-- Textauszug --
════

Frage an Martin Dulig von Matthias Z. bezüglich Verkehr
Sehr geehrter Herr Dulig,
seit über 10 Jahren wird am Flughafen Leipzig-Halle gegen den Planfeststellungsbeschluss verstoßen, der besagt, dass eine gleichmäßige (50%/50%) Bahnverteilung erfolgen soll.
Sie hatten vor der letzten Landtagswahl versprochen:
• „Das beginnt natürlich damit, dass wir geltendes Recht umsetzen müssen. Daher werden wir uns dafür einsetzen, dass die Auflagen des Planfeststellungsbeschlusses für den Betrieb des Leipziger Flughafens zeitnah umgesetzt werden und eine gleichmäßige Verteilung der Starts und Landungen auf beide Start- und Landebahnen erfolgt.“
Sie sind seit 2014 als Verkehrsminister für den Betrieb am FLH und die Umsetzung der Auflagen des PFB verantwortlich. Von den bis zu 170 Start/ und Landungen pro Nacht erfolgen noch immer 95% von der stadtnahen SLB Süd.
1. Warum hat es von Ihnen in der ablaufenden Amtszeit keine Maßnahmen zur Gleichverteilung, d.h. zum Schutz der Bevölkerung vor gesundheitlichen Schäden, gegeben?
2. Warum haben Sie die in 2018 auf Ministerialratsebene begonnenen Bespräche mit Bürgerinitiativen gegen den Fluglärm begründungslos abgebrochen?
3. Warum gibt es in Sachsen noch immer keinen unabhängigen Fluglärmschutzbeauftragten? Und werden Sie die Schaffung dieser Institution, sollte es wieder zu einer Regierungsbildung unter Beteiligung der SPD kommen können, als Bedingung in die Koalitionsverhandlungen einbringen?
Mit freundlichen Grüßen
M. Z.
Sehr geehrter Herr Z.,
ich verstehe Ihren Ärger darüber, dass die Start- und Landebahnen (SLB) noch immer nicht gleichmäßig genutzt werden. In der Tat gab es im Jahr 2018 an drei Tagen maximal 159 Flugbewegungen während der Nacht, wobei die SLB Süd mit ca. 93% häufiger benutzt wurde als die SLB Nord.
Die Flugzeuge werden von der Deutschen Flugsicherung GmbH (DFS) auf die Landebahnen verteilt. Sie entscheidet auf Grund von Faktoren wie Sicherheit und Lärmbelästigung, welche SLB ein Flugzeug nutzt. Mein Ministerium und ich können an die DFS appellieren, die Flugzeuge gleichmäßiger auf beide Bahnen zu verteilen, und wir können sie darin unterstützen, die nötigen Rahmenbedingungen dafür zu schaffen. Wir können ihr diesbezüglich jedoch keine Vorschriften machen.

════

-- Vorliegende Einträge --
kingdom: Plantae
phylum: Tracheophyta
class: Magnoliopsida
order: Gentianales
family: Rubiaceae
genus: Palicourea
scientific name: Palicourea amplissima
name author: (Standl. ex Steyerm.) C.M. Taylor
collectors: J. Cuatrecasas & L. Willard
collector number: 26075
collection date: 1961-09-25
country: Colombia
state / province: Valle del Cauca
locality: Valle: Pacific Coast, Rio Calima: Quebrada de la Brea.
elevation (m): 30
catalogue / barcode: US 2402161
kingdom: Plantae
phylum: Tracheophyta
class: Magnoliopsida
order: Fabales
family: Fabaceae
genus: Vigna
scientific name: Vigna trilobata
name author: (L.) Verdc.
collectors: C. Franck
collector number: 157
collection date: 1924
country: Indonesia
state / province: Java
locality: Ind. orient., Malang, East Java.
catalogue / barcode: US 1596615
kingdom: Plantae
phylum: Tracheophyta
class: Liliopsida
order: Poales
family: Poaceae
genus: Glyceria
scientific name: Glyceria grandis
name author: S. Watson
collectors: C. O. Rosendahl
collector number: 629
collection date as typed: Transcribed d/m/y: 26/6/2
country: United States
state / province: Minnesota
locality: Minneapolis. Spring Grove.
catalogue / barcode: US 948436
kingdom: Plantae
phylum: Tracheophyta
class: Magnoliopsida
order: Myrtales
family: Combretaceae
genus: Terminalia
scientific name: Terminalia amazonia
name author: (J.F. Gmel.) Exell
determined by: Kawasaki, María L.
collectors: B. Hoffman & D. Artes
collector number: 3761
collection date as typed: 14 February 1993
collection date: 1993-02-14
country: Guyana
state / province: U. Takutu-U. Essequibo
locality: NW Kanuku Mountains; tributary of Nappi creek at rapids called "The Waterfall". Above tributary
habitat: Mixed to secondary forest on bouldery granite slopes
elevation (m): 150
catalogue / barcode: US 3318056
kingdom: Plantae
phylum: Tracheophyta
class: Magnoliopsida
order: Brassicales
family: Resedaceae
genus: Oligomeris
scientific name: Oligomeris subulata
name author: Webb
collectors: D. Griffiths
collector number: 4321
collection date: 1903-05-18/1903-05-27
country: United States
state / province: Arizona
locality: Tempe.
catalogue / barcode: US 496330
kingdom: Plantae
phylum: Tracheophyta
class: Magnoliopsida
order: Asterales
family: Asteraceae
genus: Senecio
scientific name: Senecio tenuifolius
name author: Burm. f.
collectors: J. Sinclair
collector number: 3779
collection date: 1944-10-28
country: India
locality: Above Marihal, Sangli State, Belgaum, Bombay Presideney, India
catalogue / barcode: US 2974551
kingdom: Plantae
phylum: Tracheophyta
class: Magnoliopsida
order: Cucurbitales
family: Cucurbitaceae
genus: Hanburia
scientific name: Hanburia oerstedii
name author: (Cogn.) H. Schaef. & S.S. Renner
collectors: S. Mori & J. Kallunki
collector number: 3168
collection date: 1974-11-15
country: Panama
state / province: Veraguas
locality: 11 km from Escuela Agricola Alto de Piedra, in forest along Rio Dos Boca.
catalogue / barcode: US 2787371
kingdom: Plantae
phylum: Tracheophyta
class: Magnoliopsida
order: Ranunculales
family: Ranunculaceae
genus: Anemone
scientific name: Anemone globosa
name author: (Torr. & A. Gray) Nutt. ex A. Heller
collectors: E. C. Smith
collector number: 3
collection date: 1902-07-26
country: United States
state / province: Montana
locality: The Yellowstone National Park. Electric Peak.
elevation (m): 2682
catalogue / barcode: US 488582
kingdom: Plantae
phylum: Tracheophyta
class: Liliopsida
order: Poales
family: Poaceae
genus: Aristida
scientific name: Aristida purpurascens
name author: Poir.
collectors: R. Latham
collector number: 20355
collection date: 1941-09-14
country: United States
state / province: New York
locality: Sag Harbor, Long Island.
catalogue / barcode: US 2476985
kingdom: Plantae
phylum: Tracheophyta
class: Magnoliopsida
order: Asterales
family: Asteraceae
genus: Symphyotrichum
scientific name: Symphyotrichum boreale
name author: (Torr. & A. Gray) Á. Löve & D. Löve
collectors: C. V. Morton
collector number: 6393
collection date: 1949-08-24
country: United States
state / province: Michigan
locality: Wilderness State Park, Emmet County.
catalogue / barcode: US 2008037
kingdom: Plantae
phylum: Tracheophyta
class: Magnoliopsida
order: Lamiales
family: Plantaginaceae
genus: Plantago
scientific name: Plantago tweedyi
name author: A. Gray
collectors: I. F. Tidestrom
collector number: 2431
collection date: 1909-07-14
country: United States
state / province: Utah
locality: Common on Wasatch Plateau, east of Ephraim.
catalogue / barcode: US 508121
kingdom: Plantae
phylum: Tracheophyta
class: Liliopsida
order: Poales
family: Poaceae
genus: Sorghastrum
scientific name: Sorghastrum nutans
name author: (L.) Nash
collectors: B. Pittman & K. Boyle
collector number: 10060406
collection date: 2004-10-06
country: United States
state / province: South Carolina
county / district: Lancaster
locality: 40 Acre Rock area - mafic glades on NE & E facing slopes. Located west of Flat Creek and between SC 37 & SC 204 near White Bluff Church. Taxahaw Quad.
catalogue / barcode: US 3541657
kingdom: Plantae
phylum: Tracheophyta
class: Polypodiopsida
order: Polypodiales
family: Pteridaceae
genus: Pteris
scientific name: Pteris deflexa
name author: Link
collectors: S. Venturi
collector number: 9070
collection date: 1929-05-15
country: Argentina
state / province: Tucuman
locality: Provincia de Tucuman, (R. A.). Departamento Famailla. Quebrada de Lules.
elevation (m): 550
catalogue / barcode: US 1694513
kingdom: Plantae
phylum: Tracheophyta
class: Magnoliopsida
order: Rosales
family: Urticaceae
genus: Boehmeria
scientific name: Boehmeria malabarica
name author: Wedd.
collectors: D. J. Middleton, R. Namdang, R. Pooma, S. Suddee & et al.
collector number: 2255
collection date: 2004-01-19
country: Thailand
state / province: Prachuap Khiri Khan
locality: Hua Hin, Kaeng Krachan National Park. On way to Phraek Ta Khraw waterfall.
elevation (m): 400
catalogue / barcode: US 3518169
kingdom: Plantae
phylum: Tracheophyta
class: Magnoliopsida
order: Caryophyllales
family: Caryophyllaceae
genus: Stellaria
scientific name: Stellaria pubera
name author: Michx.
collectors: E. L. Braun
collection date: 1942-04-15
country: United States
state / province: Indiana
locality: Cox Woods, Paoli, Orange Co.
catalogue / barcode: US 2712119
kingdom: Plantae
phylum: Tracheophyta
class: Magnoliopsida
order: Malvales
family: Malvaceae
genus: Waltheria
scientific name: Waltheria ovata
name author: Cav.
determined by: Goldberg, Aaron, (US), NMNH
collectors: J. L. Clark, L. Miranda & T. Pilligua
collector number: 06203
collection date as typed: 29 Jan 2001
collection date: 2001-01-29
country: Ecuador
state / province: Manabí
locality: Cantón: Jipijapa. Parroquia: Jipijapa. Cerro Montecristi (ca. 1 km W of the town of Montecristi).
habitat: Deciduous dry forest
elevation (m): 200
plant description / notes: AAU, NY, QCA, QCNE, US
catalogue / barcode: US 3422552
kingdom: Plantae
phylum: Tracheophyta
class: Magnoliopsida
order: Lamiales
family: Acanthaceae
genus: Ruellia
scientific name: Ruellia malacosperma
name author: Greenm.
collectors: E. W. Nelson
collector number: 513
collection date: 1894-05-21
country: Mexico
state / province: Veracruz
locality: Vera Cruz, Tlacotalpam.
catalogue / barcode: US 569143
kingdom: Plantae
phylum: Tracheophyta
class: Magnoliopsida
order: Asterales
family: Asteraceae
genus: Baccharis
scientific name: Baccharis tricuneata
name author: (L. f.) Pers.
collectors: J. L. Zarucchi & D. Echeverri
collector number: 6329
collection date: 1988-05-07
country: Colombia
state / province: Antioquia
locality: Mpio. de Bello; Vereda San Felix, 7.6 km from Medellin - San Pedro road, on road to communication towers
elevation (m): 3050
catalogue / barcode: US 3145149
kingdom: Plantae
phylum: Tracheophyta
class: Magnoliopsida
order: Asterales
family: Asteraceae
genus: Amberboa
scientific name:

════

-- Gestellte Aufgabe --
Schreiben Sie aus dem Textauszug über die Bahnverteilung am Flughafen Leipzig-Halle den Abschnitt von „Mit freundlichen Grüßen“ bis einschließlich „die SLB Nord.“ wortgetreu ab.

-- Lösung folgt --
Mit freundlichen Grüßen
M. Z.
Sehr geehrter Herr Z.,
ich verstehe Ihren Ärger darüber, dass die Start- und Landebahnen (SLB) noch immer nicht gleichmäßig genutzt werden. In der Tat gab es im Jahr 2018 an drei Tagen maximal 159 Flugbewegungen während der Nacht, wobei die SLB Süd mit ca. 93% häufiger benutzt wurde als die SLB Nord.